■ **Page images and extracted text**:
"""

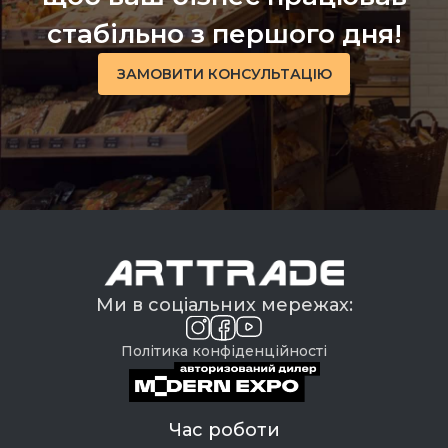
стабільно з першого дня!
ЗАМОВИТИ КОНСУЛЬТАЦІЮ
Ми в соціальних мережах:
Політика конфіденційності
Час роботи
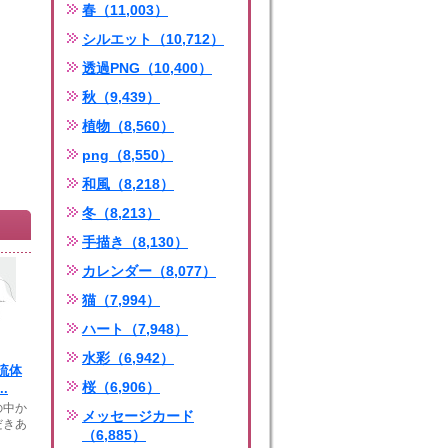
春（11,003）
シルエット（10,712）
透過PNG（10,400）
秋（9,439）
植物（8,560）
png（8,550）
和風（8,218）
冬（8,213）
手描き（8,130）
カレンダー（8,077）
猫（7,994）
ハート（7,948）
水彩（6,942）
流体
桜（6,906）
.
の中か
メッセージカード
だきあ
（6,885）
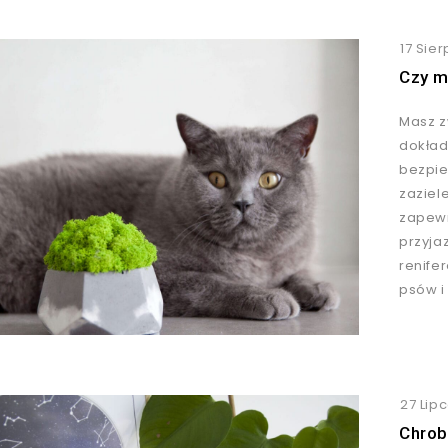
17 Sier
Czy m
Masz z
dokład
bezpie
zaziel
zapewn
przyja
renife
psów i
27 Lip
Chrob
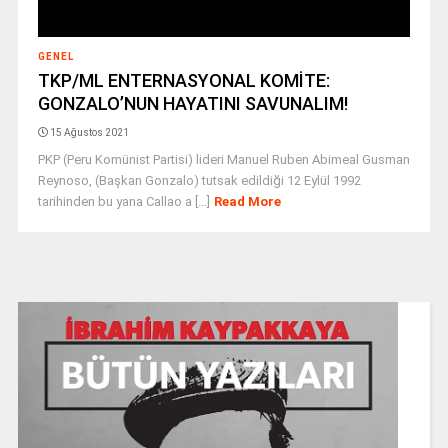
GENEL
TKP/ML ENTERNASYONAL KOMİTE:
GONZALO’NUN HAYATINI SAVUNALIM!
15 Ağustos 2021
PKP (Peru Komünist Partisi) lideri Manuel Ruben Abimeal Gusman
Reynoso, (Başkan Gonzalo) tutsak edildiği 12 Eylül 1992
tarihinden bu yana Callao a [...]
Read More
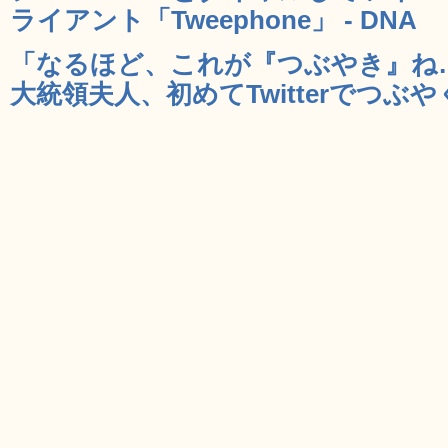
ライアント「Tweephone」 - DNA
「なるほど、これが『つぶやき』ね
大統領夫人、初めてTwitterでつぶやく 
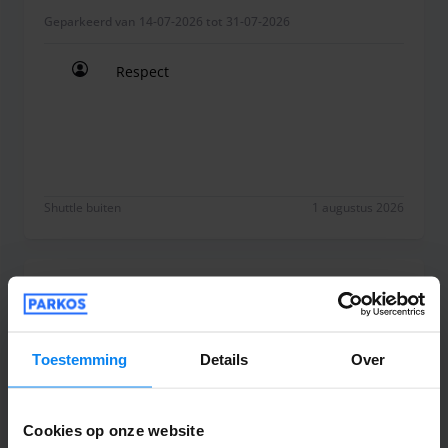
Geparkeerd van 14-07-2026 tot 31-07-2026
Respect
Respect
Shuttle buiten
1 augustus 2026
Mark Janssen
8
Geparkeerd van 25-07-2026 tot 28-07-2026
Toestemming
Details
Over
Vriendelijke mensen. Zeer behulpzaam.
Parkeren is een beetje krap soms maar
Cookies op onze website
wordt goed geholpen. Buitenterrein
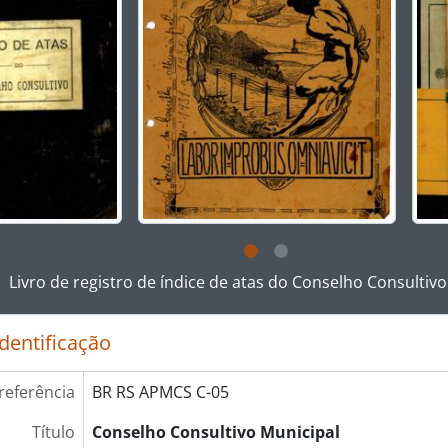
ar no link deste título da descrição a página de visualização
Livro de registro de índice de atas do Conselho Consultivo
identificação
referência
BR RS APMCS C-05
Título
Conselho Consultivo Municipal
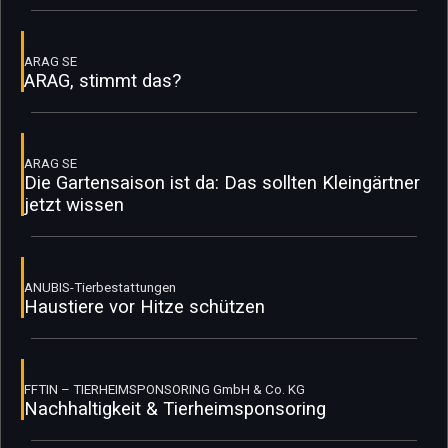
ARAG SE
ARAG, stimmt das?
ARAG SE
Die Gartensaison ist da: Das sollten Kleingärtner
jetzt wissen
ANUBIS-Tierbestattungen
Haustiere vor Hitze schützen
FFTIN – TIERHEIMSPONSORING GmbH & Co. KG
Nachhaltigkeit & Tierheimsponsoring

"""

■ **PROBLEM STATEMENT**:
Pull out every line of the records that includes the word "Geparkeerd".

■ **OUTPUT FOR THIS EXERCISE**:
Geparkeerd van 14-07-2026 tot 31-07-2026
Geparkeerd van 25-07-2026 tot 28-07-2026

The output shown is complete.